Seguramente el cardenal aspiraba a un marido de más abolengo que el del joven Tartini. No obstante, a la muerte de su padre, Giuseppe impulsado por su temperamento juvenil, se casó secretamente con Elisabetta. Cuando lo supo el cardenal, lo acusó de secuestro. Apenas Giuseppe pudo escapar, dicen, que dejando algunos de sus perseguidores heridos. Pero como declara Piero (Como somos, 1969) “todos tenemos parientes” y Giuseppe los tenía.
De modo que consiguió asilo en el Sacro Convento de Assisi. Y allí fue cuando le llegó el momento que señala Borges. Bajo la tutela de un gran músico a quien llamaban “padre Boemo” desarrolló sus estudios del violín y acompañaba con su sonido las celebraciones religiosas. Pasaron un par de años y, señalan sus biógrafos, la vida conventual modeló el carácter del joven. De impulsivo y temerario pasó a ser tranquilo y reflexivo. Así, resignándose a su suerte, se convirtió en el experto violinista que, detrás de una cortina, daba marco musical a la liturgia. “El viento sopla donde quiere”, dice la Biblia y eso fue lo que ocurrió: un oportuno golpe de aire descorrió la cortina lo suficiente como para que un feligrés lo descubriera. Grande fue la sorpresa del joven cuando se enteró de que el prelado lo había perdonado y podía volver con su esposa.
¿Un pacto diabólico?
La pieza más famosa de Tartini es Il trillo del diavolo, que compuso una noche de 1713. Nunca hubiéramos sabido los detalles, de no haber sido porque el astrónomo Jérôme de Lalande (1732- 1807) lo reveló en su Voyage d’un François en Italie. El texto publicado en 1769 relata las experiencias de viaje de Lalande en los años 1765 y 1766. Entre las entrevistas que mantuvo el sabio francés no podía faltar la de quien él conceptuaba “el mejor violinista de Europa”.
Las impresiones del viajero están registradas en las páginas 293 y 293 del tomo 8, de las que normalmente se publica el siguiente resumen:
“Una noche, en el año 1713 soñé que había hecho un pacto con el diablo a cambio de mi alma.

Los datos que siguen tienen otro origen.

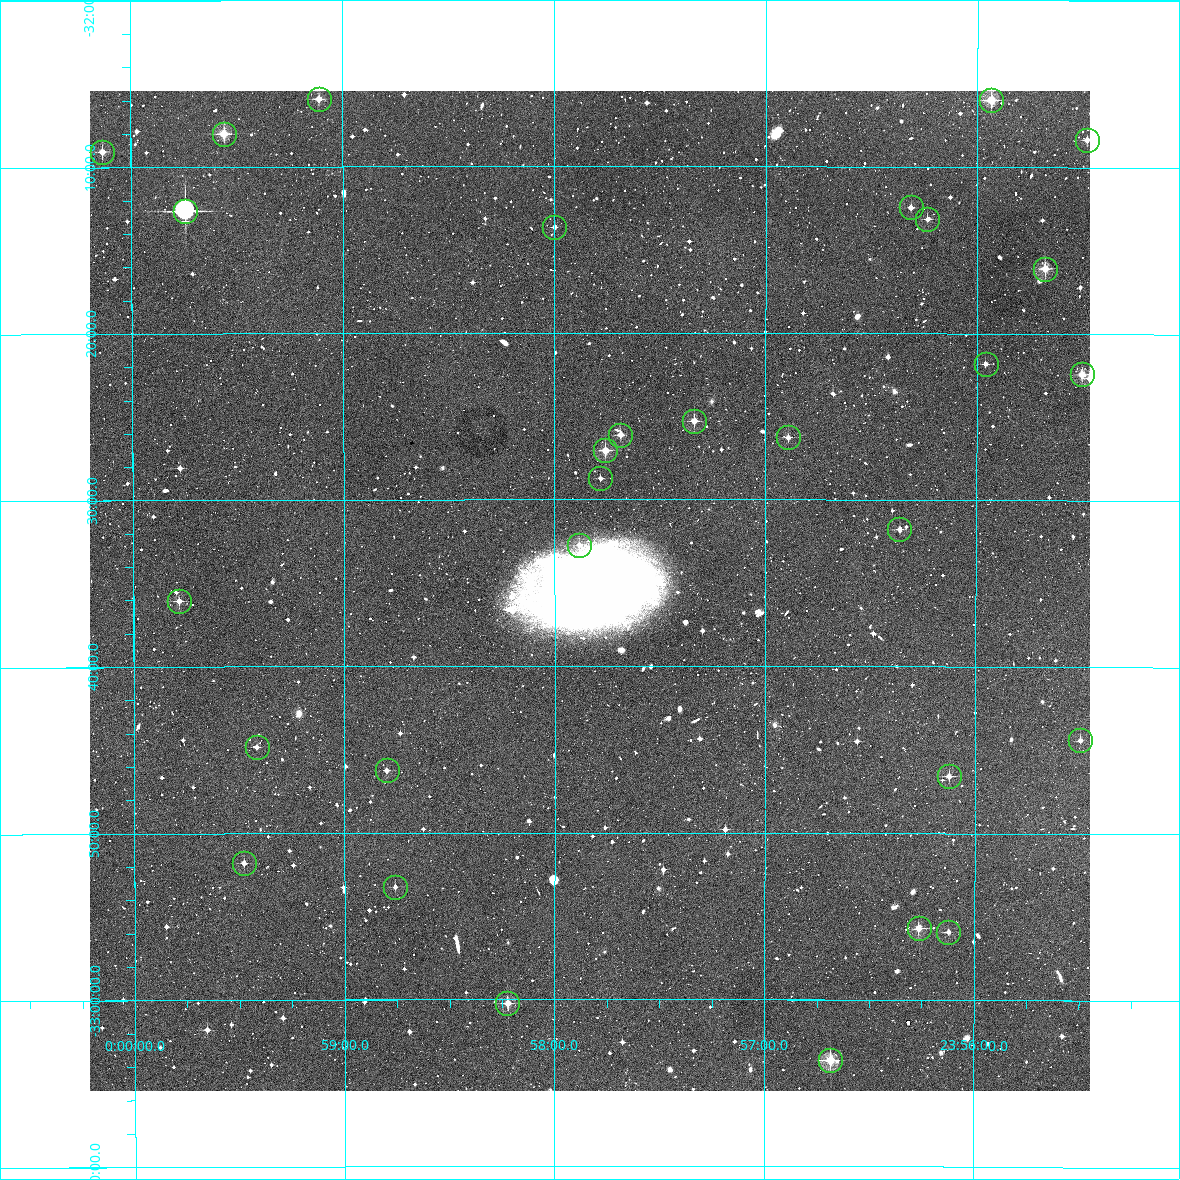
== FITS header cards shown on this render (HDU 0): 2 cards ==
NAXIS1  =                 1000 / Width of image
NAXIS2  =                 1000 / Height of image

Todo salió como yo deseaba: mi nuevo sirviente anticipó todos mis deseos. Entre otras cosas, le di mi violín para ver si podía tocar. ¡Cuán grande fue mi asombro al oír una sonata tan maravillosa y tan hermosa, interpretada con tanto arte e inteligencia, como nunca había pensado ni en mis más intrépidos sueños! Me sentí extasiado, transportado, encantado: mi respiración falló, y desperté. Inmediatamente tomé mi violín con el fin de retener, al menos una parte, la impresión de mi sueño. ¡En vano! La música que yo en ese momento compuse es sin duda la mejor que he escrito, y todavía la llamo el Trino del diablo, pero la diferencia entre ella y aquella que me conmovió es tan grande que habría destruido mi instrumento y habría dicho adiós a la música para siempre si hubiera tenido que vivir sin el goce que me ofrece”.
¿Realmente había pactado con el demonio? En la prensa del siglo XIX algunos opinan que el episodio se dio “en medio de un acceso de sonambulismo”, otros que “cayó sumido en sopor magnético”.
Dice Lalande, que “su imaginación estaba ardiendo por el genio de la composición” (p. 293) y que Tartini “imagina darle su violín” al diablo (p. 294). Lo que ocurrió nunca lo sabremos. Lalande publicó en 1769 y Tartini murió en febrero de 1770. Difícilmente hubiera podido contradecirlo.